● WHAT IS EXPECTED:
Copy nothing from the entries below except the lines from the one containing "bloemen kanten stof van" through the one containing "Mesh Embroidered Lace", and copy those exactly.

****************************************

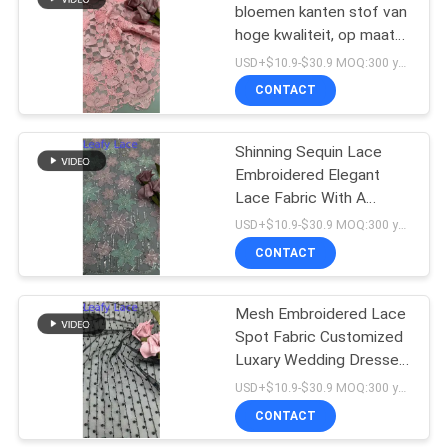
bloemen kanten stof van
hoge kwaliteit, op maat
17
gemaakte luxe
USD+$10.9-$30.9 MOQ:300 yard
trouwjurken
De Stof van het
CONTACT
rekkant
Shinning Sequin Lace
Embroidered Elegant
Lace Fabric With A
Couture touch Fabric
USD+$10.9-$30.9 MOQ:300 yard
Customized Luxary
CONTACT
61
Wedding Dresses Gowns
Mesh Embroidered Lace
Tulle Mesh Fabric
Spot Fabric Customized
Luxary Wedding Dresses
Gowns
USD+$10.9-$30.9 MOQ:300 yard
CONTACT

****************************************

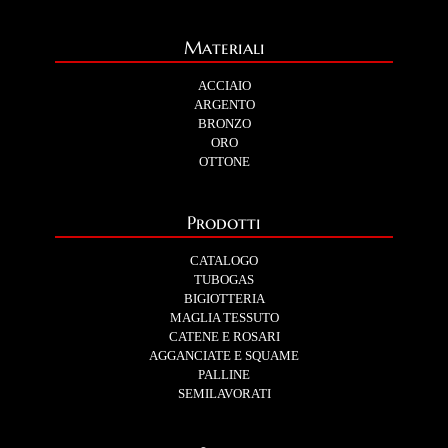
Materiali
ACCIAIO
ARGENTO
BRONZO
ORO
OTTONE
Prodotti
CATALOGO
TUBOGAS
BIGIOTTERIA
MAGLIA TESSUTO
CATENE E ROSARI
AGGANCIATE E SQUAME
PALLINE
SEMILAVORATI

****************************************

● WRITTEN ANSWER:
bloemen kanten stof van
hoge kwaliteit, op maat
17
gemaakte luxe
USD+$10.9-$30.9 MOQ:300 yard
trouwjurken
De Stof van het
CONTACT
rekkant
Shinning Sequin Lace
Embroidered Elegant
Lace Fabric With A
Couture touch Fabric
USD+$10.9-$30.9 MOQ:300 yard
Customized Luxary
CONTACT
61
Wedding Dresses Gowns
Mesh Embroidered Lace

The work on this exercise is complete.